Behind the Madison School and Community Recreation building by Hoyt Park is a concrete pyramid shrouded in mystery. Well over 5-feet-tall and around 6-feet-wide, the giant structure rests in the shadows of Hoyt Park forest, resisting all reclamation attempts by the underbrush.
Very little is known about the pyramid, and exactly who the misguided artist behind the sculpture remains uncertain. Ancient aliens perhaps? Remnants of a thriving indigenous civilization of yesteryear? Mola Ram from Indiana Jones and the Temple of Doom? You decide.
Probably most likely, the pyramid is a terrifying preschool project gone awry. An August 2015 article in the Isthmus links the structure to a group undertaking by the Preschool of the Arts sometime in the 1980s. Young student-artists worked alongside faculty and a University of Wisconsin graduate student to erect the stupefying edifice. A Wisconsin State Journal article, however, credits custodian Doug Parks to a portion of the undertaking.
Though the Preschool of the Arts has long since relocated, the haunting structure remains. The pyramid is plastered with faces and symbols.

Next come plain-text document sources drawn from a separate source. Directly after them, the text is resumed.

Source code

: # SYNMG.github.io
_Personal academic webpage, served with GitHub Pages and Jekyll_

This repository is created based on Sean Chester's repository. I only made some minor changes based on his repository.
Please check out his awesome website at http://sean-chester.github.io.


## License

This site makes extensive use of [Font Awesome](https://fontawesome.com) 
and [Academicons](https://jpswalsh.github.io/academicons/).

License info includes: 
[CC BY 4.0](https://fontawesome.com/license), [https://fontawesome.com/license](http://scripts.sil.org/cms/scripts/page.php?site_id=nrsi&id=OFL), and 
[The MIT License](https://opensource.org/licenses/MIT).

Numerous indecipherably symbols and pictures grace the pyramid’s sides. Rain and wind have pitted and chipped the embellishments over the years and make investigating the lonely monument a spooky experience.
A series of lopsided circles, a poorly imprinted dog and what looks like the recreation of an ancient Game Boy on the pyramid would baffle even the most professional cryptologist. Whatever message the beautiful civilization behind the ancient structure was attempting to transmit — a warning of impeding doom, coordinates to buried treasure, a lack of artistic skill — may never be untangled.
Discover a tucked away mystery of the Madison area and its secrets before Benjamin Gates tears it apart searching for the next Freemason’s treasures.